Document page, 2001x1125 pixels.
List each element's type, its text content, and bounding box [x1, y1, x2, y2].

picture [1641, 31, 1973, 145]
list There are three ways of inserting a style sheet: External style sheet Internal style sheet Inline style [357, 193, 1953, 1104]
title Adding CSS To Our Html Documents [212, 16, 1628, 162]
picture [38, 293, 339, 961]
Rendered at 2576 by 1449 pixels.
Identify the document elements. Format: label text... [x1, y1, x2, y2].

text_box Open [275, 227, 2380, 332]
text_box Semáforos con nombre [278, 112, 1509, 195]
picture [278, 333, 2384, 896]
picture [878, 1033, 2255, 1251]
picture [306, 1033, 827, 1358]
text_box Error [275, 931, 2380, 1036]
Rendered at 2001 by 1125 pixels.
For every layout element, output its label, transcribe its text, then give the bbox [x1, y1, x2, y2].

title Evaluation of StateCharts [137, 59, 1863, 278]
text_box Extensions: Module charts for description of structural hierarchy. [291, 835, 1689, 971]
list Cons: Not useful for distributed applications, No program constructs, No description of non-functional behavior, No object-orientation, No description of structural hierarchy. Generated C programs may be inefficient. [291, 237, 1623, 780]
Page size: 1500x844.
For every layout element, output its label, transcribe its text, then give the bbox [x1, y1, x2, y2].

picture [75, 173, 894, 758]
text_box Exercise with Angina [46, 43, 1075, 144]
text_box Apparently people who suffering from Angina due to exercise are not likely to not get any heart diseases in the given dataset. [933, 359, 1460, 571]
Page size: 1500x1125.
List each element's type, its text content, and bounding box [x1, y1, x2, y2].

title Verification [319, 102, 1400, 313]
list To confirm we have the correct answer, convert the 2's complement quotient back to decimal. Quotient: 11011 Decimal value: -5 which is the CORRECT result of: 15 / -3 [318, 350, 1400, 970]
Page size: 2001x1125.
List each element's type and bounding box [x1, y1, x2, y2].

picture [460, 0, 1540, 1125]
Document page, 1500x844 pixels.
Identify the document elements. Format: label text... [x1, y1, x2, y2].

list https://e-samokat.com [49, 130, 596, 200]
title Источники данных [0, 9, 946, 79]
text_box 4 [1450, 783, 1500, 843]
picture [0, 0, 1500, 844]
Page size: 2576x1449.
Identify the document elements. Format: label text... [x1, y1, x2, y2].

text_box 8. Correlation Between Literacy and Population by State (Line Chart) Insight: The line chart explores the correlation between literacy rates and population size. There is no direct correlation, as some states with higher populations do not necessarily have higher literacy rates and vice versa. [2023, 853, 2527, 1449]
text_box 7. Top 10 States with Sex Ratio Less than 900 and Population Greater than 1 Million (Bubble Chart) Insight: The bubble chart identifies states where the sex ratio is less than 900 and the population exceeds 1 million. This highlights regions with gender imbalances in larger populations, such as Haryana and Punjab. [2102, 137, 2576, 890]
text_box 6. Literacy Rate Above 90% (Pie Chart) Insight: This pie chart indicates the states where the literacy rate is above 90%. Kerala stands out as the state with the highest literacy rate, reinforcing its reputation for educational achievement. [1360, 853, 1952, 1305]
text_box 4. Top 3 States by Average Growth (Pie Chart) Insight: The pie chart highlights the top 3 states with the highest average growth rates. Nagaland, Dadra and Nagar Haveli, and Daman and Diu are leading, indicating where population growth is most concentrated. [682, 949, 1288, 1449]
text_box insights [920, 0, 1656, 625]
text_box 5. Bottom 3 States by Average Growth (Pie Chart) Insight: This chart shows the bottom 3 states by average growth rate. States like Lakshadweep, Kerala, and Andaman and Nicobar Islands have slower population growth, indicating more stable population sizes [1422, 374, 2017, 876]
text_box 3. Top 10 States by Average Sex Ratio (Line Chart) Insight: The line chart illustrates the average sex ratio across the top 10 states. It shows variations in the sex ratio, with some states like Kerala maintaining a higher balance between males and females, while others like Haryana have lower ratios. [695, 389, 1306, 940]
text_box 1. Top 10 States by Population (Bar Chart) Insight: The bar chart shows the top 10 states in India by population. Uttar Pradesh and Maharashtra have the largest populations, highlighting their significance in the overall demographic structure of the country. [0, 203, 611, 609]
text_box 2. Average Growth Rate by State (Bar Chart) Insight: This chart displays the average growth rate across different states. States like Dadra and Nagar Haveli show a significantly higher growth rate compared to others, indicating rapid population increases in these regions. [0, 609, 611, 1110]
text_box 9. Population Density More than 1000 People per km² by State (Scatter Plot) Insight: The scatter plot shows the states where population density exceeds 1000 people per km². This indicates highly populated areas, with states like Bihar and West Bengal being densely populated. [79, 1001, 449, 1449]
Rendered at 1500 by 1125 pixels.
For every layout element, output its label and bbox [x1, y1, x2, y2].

* _TASK REQUIREMENTS_: What is wanted is an exact copy of the data.

* _EXERCISE OUTPUT_:
Document page, 2001x1125 pixels.
List each element's type, its text content, and bounding box [x1, y1, x2, y2].

picture [1641, 31, 1973, 145]
list There are three ways of inserting a style sheet: External style sheet Internal style sheet Inline style [357, 193, 1953, 1104]
title Adding CSS To Our Html Documents [212, 16, 1628, 162]
picture [38, 293, 339, 961]
Rendered at 2576 by 1449 pixels.
Identify the document elements. Format: label text... [x1, y1, x2, y2].

text_box Open [275, 227, 2380, 332]
text_box Semáforos con nombre [278, 112, 1509, 195]
picture [278, 333, 2384, 896]
picture [878, 1033, 2255, 1251]
picture [306, 1033, 827, 1358]
text_box Error [275, 931, 2380, 1036]
Rendered at 2001 by 1125 pixels.
For every layout element, output its label, transcribe its text, then give the bbox [x1, y1, x2, y2].

title Evaluation of StateCharts [137, 59, 1863, 278]
text_box Extensions: Module charts for description of structural hierarchy. [291, 835, 1689, 971]
list Cons: Not useful for distributed applications, No program constructs, No description of non-functional behavior, No object-orientation, No description of structural hierarchy. Generated C programs may be inefficient. [291, 237, 1623, 780]
Page size: 1500x844.
For every layout element, output its label, transcribe its text, then give the bbox [x1, y1, x2, y2].

picture [75, 173, 894, 758]
text_box Exercise with Angina [46, 43, 1075, 144]
text_box Apparently people who suffering from Angina due to exercise are not likely to not get any heart diseases in the given dataset. [933, 359, 1460, 571]
Page size: 1500x1125.
List each element's type, its text content, and bounding box [x1, y1, x2, y2].

title Verification [319, 102, 1400, 313]
list To confirm we have the correct answer, convert the 2's complement quotient back to decimal. Quotient: 11011 Decimal value: -5 which is the CORRECT result of: 15 / -3 [318, 350, 1400, 970]
Page size: 2001x1125.
List each element's type and bounding box [x1, y1, x2, y2].

picture [460, 0, 1540, 1125]
Document page, 1500x844 pixels.
Identify the document elements. Format: label text... [x1, y1, x2, y2].

list https://e-samokat.com [49, 130, 596, 200]
title Источники данных [0, 9, 946, 79]
text_box 4 [1450, 783, 1500, 843]
picture [0, 0, 1500, 844]
Page size: 2576x1449.
Identify the document elements. Format: label text... [x1, y1, x2, y2].

text_box 8. Correlation Between Literacy and Population by State (Line Chart) Insight: The line chart explores the correlation between literacy rates and population size. There is no direct correlation, as some states with higher populations do not necessarily have higher literacy rates and vice versa. [2023, 853, 2527, 1449]
text_box 7. Top 10 States with Sex Ratio Less than 900 and Population Greater than 1 Million (Bubble Chart) Insight: The bubble chart identifies states where the sex ratio is less than 900 and the population exceeds 1 million. This highlights regions with gender imbalances in larger populations, such as Haryana and Punjab. [2102, 137, 2576, 890]
text_box 6. Literacy Rate Above 90% (Pie Chart) Insight: This pie chart indicates the states where the literacy rate is above 90%. Kerala stands out as the state with the highest literacy rate, reinforcing its reputation for educational achievement. [1360, 853, 1952, 1305]
text_box 4. Top 3 States by Average Growth (Pie Chart) Insight: The pie chart highlights the top 3 states with the highest average growth rates. Nagaland, Dadra and Nagar Haveli, and Daman and Diu are leading, indicating where population growth is most concentrated. [682, 949, 1288, 1449]
text_box insights [920, 0, 1656, 625]
text_box 5. Bottom 3 States by Average Growth (Pie Chart) Insight: This chart shows the bottom 3 states by average growth rate. States like Lakshadweep, Kerala, and Andaman and Nicobar Islands have slower population growth, indicating more stable population sizes [1422, 374, 2017, 876]
text_box 3. Top 10 States by Average Sex Ratio (Line Chart) Insight: The line chart illustrates the average sex ratio across the top 10 states. It shows variations in the sex ratio, with some states like Kerala maintaining a higher balance between males and females, while others like Haryana have lower ratios. [695, 389, 1306, 940]
text_box 1. Top 10 States by Population (Bar Chart) Insight: The bar chart shows the top 10 states in India by population. Uttar Pradesh and Maharashtra have the largest populations, highlighting their significance in the overall demographic structure of the country. [0, 203, 611, 609]
text_box 2. Average Growth Rate by State (Bar Chart) Insight: This chart displays the average growth rate across different states. States like Dadra and Nagar Haveli show a significantly higher growth rate compared to others, indicating rapid population increases in these regions. [0, 609, 611, 1110]
text_box 9. Population Density More than 1000 People per km² by State (Scatter Plot) Insight: The scatter plot shows the states where population density exceeds 1000 people per km². This indicates highly populated areas, with states like Bihar and West Bengal being densely populated. [79, 1001, 449, 1449]
Rendered at 1500 by 1125 pixels.
For every layout element, output its label and bbox [x1, y1, x2, y2].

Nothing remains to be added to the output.